Journal de Marie Bashkirtseff

On m'a trompé sur l'heure pour me prendre ma place et puis Amélie et deux autres canailles ont assuré qu'elles ne m'avaient rien dit et que je m'étais trompée moi-même.
Ce mensonge comme tous les mensonges m'a révoltée d'autant plus que, je dois le dire à la louange de l'espèce humaine, celles que j'avais défendues lors de l'affaire des Suissesses n'ont seulement pas prononcé un mot pour dire que j'avais raison.
Je le dis pour qu'on le sache, autrement je n'ai pas besoin de protection ne criant que lorsque je suis dans mon droit.

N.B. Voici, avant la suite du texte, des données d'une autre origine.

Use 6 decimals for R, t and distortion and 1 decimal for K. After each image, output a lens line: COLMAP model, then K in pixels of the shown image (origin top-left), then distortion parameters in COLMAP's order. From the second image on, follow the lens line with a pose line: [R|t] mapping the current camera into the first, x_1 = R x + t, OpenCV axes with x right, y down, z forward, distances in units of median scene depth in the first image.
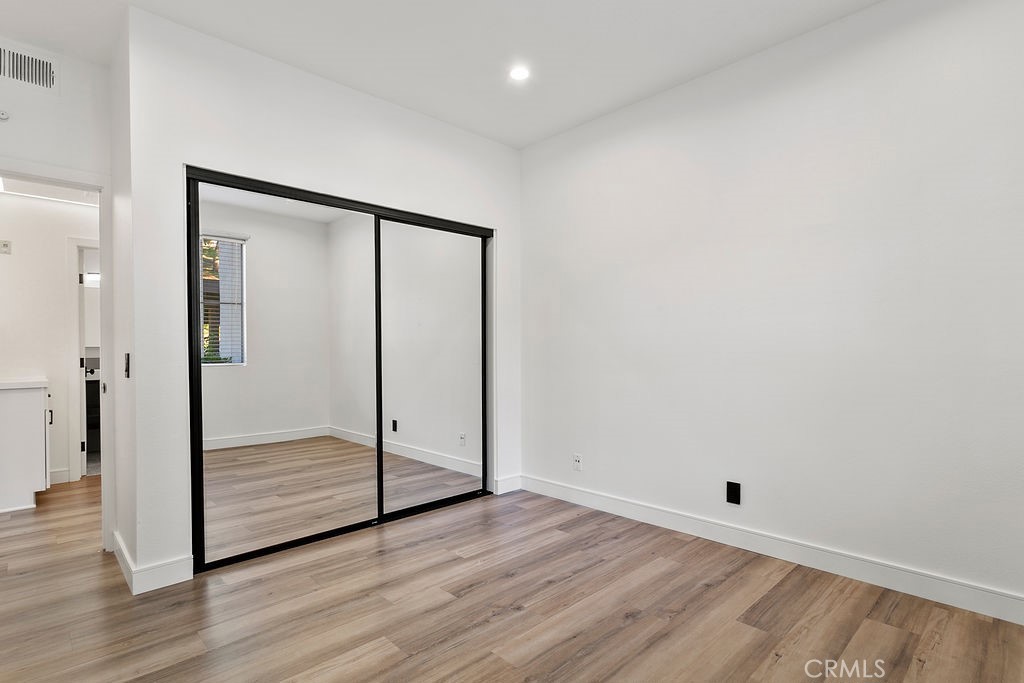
lens RADIAL K [[495.4, 0, 509.5], [0, 495.4, 345.9], [0, 0, 1]] dist [-0.001326, 0.000667]
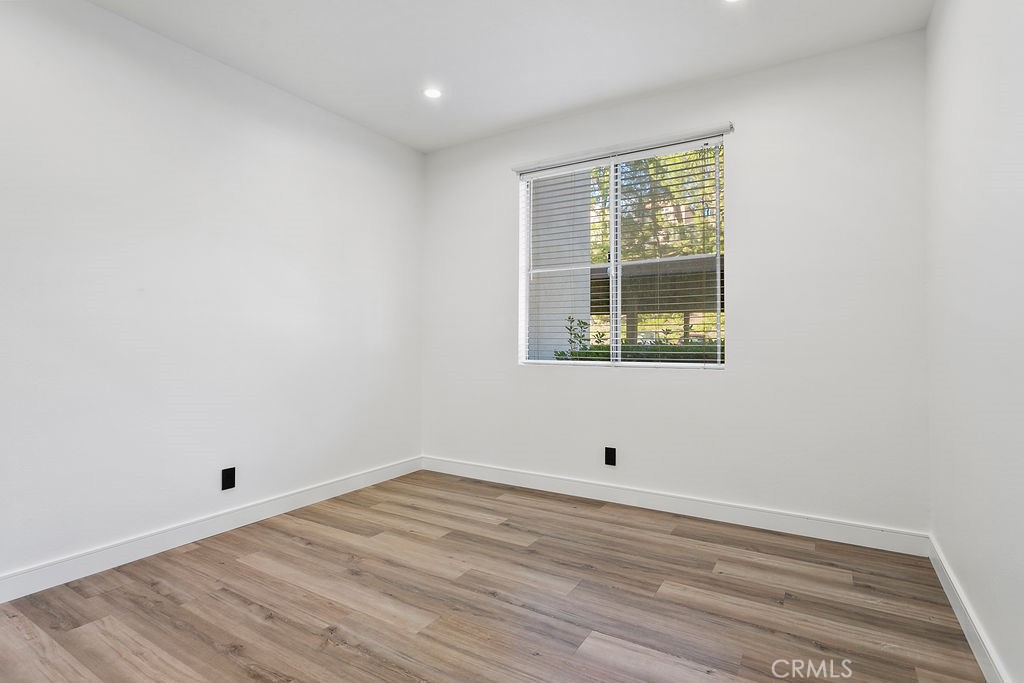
lens RADIAL K [[495.4, 0, 509.8], [0, 495.4, 341.4], [0, 0, 1]] dist [-0.001326, 0.000667]
pose [[-0.217685, 0.001898, 0.976017, -0.757618], [-0.004518, 0.999985, -0.002952, 0.014543], [-0.976009, -0.005052, -0.217673, 0.734489]]
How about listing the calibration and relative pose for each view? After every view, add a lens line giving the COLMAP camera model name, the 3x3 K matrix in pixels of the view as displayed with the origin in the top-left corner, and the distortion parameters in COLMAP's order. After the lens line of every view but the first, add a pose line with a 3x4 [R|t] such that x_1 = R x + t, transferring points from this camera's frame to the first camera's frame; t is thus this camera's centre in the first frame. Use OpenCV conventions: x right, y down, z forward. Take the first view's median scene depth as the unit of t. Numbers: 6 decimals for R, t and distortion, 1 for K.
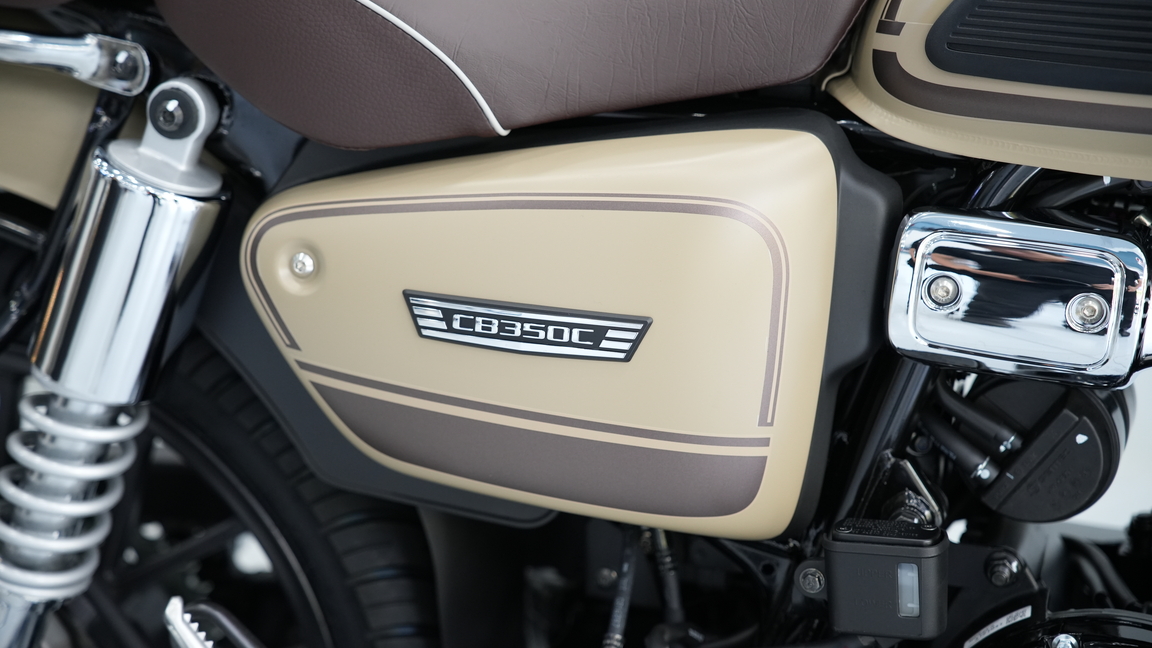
lens RADIAL K [[2195.8, 0, 576.0], [0, 2195.8, 324.0], [0, 0, 1]] dist [0.302516, 0.159678]
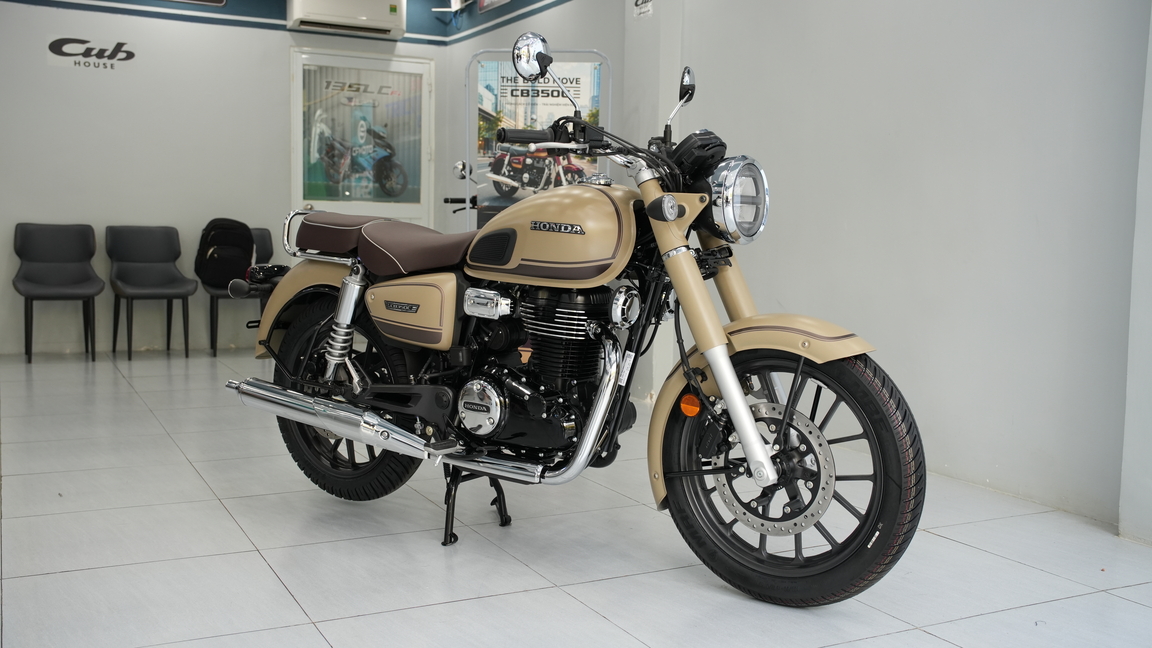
lens RADIAL K [[1110.5, 0, 576.0], [0, 1110.5, 324.0], [0, 0, 1]] dist [-0.003268, -0.000872]
pose [[0.943995, 0.026526, -0.328891, 1.259359], [-0.071928, 0.989335, -0.126657, 0.351847], [0.322024, 0.143220, 0.935836, -1.405187]]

Ce matin déjà je ne pouvais pas du tout travailler, je ne voyais rien et l'après-midi Berthe est venue, et je me suis donnée congé. Elle est folle de son bras et je crois qu'un de ces jours nous allons nous déguiser et le suivre pour savoir s'il trompe Berthe. Nous serions accompagnées de loin par Popaul... l'occasion de le faire venir est bonne, j'ai le beau (?) rôle, mon amie aime, elle veut s'assurer de la parole de cet homme, son bonheur en dépend, je me risque par dévouement etc. et en même temps j'ai occasion d'écrire à Cassagnac. Mais... cette coquine de Berthe est capable de se faire reconnaître et de raconter qu'elle se dévoue pour Cassagnac et moi. Après le masque je m'en défie et je ne lui pardonnerai jamais, jamais, jamais, jamais. Dans toutes les choses il m'arrive de gâter l'affaire, eh bien cette fois j'ai au moins la satisfaction de me dire que ce n'est pas ma faute et cela soulage.
J'ai télégraphié vers sept heures à Cassagnac de venir s'il le pouvait ce soir aux Italiens, nous avons à lui parler.